▸ Consigne 1: Recopiez à l'identique les lignes des rangées ci-dessous, depuis celle qui contient « pose: elev=66.1 azim=278.4 » jusqu'à la fin des rangées, ces deux bornes comprises.

▸ Texte de la page:
Il est désormais temps de revenir à mon emploi du temps complètement foutu en l'air. Je vais être franc, à ce moment là je sais déjà que je suis au bout du rouleau et que ça va pas le faire... J'ai juste envie de dormir. Donc retour dans le métro ligne 9 blindé de supporteurs déchirés, puisque 8.6 et bédos font désormais effets. Ils se prennent tous pour les experts de canal+ mais le pire dans tout ça, c'est qu'au milieu de toute cette testostérone, on retrouve gavé de "meufs" (à vérifier) en Nike Requin et maillot de Pauleta sur le dos. Je comprend pas!!! Est-ce un moyen pour elles d'avoir toujours un oeil sur leur mec? Est ce que leurs mecs sont trop cons pour ne pas comprendre qu'elles sont raides dingues de Zlatan et qu'elles ne viennent pas pour le foot mais pour les footballeurs? Passons... Arrivés à la station Trocadéro, arrêt du métro, fumée épaisse, évacuation des lieux, ça commence bien, mais on prend la ligne 6 pour passer par Etoile afin que Jo puisse prendre le RER et rentrer à la maison. Choses faites 10mins plus tard, il est temps pour moi de me lancer dans ma soirée...

▸ Données fournies:
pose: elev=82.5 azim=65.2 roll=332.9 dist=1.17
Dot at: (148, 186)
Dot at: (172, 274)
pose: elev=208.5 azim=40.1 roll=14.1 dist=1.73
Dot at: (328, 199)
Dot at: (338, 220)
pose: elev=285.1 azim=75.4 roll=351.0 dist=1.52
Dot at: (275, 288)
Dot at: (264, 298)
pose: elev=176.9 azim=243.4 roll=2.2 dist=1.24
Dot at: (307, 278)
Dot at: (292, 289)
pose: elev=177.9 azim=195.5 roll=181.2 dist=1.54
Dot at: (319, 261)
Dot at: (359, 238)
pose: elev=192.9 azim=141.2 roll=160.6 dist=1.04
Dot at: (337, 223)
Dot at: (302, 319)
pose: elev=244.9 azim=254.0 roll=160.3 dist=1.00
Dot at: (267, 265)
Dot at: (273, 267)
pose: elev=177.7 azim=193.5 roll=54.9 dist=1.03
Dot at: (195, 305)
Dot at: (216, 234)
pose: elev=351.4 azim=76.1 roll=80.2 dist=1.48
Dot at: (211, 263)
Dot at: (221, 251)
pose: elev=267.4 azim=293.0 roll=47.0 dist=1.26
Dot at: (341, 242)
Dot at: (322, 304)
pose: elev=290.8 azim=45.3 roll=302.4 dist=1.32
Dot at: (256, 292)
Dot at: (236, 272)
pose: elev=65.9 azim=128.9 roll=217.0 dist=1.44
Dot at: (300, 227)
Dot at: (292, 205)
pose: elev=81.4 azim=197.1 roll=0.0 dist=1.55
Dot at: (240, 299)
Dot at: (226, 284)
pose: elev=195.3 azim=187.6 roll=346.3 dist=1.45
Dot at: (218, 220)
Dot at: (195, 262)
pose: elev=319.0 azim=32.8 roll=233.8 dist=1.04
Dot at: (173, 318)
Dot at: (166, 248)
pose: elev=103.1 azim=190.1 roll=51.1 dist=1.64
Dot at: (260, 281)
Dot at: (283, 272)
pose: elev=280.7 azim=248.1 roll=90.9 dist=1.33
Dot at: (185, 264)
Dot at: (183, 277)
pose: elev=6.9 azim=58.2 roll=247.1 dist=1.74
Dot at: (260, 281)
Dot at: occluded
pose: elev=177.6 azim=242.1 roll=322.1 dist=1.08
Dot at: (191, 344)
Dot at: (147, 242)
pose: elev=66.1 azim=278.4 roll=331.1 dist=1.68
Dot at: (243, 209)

▸ Consigne 2: Traduisez en anglais, s'il vous plaît, cette phrase du texte de la page : « Je vais être franc, à ce moment là je sais déjà que je suis au bout du rouleau et que ça va pas le faire... »

▸ Solution 1:
pose: elev=66.1 azim=278.4 roll=331.1 dist=1.68
Dot at: (243, 209)

▸ Solution 2: I'll be honest, at that point I already know I'm at the end of my rope and that it's not going to work out...